Riding into public consciousness on the neo-jam band wave of the 1990s that included Phish, Widespread Panic, the Grateful Dead (and it’s offshoots) and more, Blues Traveler made an immediate ripple on the scene with blues-driven rock ’n’ roll. The band performs August 4 at Montalvo.

With a sound that was characterized by its willingness and ability to drift off on extended jam voyages, Blues Traveler became regulars on the live-music circuit and established themselves as a favorite of the uber-loyal jam-band crowd.

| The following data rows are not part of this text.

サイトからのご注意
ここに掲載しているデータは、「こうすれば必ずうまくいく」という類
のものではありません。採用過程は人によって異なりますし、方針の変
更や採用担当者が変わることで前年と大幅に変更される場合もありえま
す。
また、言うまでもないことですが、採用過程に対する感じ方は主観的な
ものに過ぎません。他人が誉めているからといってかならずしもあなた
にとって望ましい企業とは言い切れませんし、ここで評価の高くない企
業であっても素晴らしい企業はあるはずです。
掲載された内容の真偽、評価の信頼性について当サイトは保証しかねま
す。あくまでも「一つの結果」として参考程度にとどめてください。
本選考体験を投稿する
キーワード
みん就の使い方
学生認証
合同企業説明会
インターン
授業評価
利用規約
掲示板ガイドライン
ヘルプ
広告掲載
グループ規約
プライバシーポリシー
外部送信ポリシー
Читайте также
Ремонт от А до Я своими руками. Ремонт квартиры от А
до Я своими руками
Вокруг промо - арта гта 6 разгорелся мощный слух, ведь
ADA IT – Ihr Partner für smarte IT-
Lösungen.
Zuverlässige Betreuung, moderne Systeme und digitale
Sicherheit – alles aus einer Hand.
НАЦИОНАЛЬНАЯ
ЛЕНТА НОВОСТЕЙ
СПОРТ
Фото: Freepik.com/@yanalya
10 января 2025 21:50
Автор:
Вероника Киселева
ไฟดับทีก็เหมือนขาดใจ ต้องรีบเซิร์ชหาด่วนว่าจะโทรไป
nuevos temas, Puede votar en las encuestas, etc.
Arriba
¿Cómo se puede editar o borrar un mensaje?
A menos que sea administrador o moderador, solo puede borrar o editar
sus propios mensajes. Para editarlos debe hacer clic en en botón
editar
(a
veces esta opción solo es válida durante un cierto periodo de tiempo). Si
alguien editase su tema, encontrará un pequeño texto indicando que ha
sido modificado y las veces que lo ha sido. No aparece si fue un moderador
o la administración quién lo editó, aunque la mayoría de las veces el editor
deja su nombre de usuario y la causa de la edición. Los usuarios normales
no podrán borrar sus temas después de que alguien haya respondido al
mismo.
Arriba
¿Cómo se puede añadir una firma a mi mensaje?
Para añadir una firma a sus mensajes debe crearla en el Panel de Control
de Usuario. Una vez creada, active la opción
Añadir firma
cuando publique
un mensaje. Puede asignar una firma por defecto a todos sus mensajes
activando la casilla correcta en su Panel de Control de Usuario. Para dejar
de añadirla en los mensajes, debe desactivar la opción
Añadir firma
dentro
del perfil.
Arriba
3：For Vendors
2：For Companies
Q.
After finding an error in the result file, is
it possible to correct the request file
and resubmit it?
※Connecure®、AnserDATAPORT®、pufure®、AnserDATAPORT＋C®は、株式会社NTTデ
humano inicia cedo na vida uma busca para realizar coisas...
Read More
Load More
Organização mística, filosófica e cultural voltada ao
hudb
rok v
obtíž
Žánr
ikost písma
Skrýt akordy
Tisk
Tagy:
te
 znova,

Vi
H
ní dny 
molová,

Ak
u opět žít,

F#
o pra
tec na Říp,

Formed in New York in 1988 by John Popper (vocals, guitar), Chan Kinchla (guitar), Bobby Sheehan (bass), and Brendan Hill (drums), Blues Traveler had a college radio hit with the single “But Anyway” off their self-titled debut album. Their next two albums, Travelers and Thieves and Save His Soul served to build their fanbase and establish their reputation as capable jammers, but it was their fourth album, the aptly-titled Four that launched Blues Traveler into the mainstream charts. “Run-Around,” a single taken from the album, became a radio mega-hit, spending nearly a year in the charts and sending Four skyrocketing to quintuple platinum status.

Behind the scenes however, things were not so rosy. While recording their third album, John Popper was in a motorcycle accident. He fully recovered but recording was put on hold and he had to temporarily perform from a wheelchair. That was just the beginning of a streak of hard times for the band. In 1999, Popper, after months of enduring chest pains, had to undergo angioplasty. While he was recovering, tragedy struck. Bobby Sheehan died of an accidental drug overdose in his New Orleans home. It was a devastating blow to the band but they decided to carry on, enlisting Kinchla’s brother Tad to take over bass duties and bringing in Ben Wilson to play the keyboards; an addition to the Blues Traveler sound that Sheehan had been lobbying for.

The 2000s have seen a handful of releases from Blues Traveler which, as its website says, “long ago graduated from the jam-band underground to mainstream stardom,” but the band members have not lost sight of what it was that brought them together in the first place.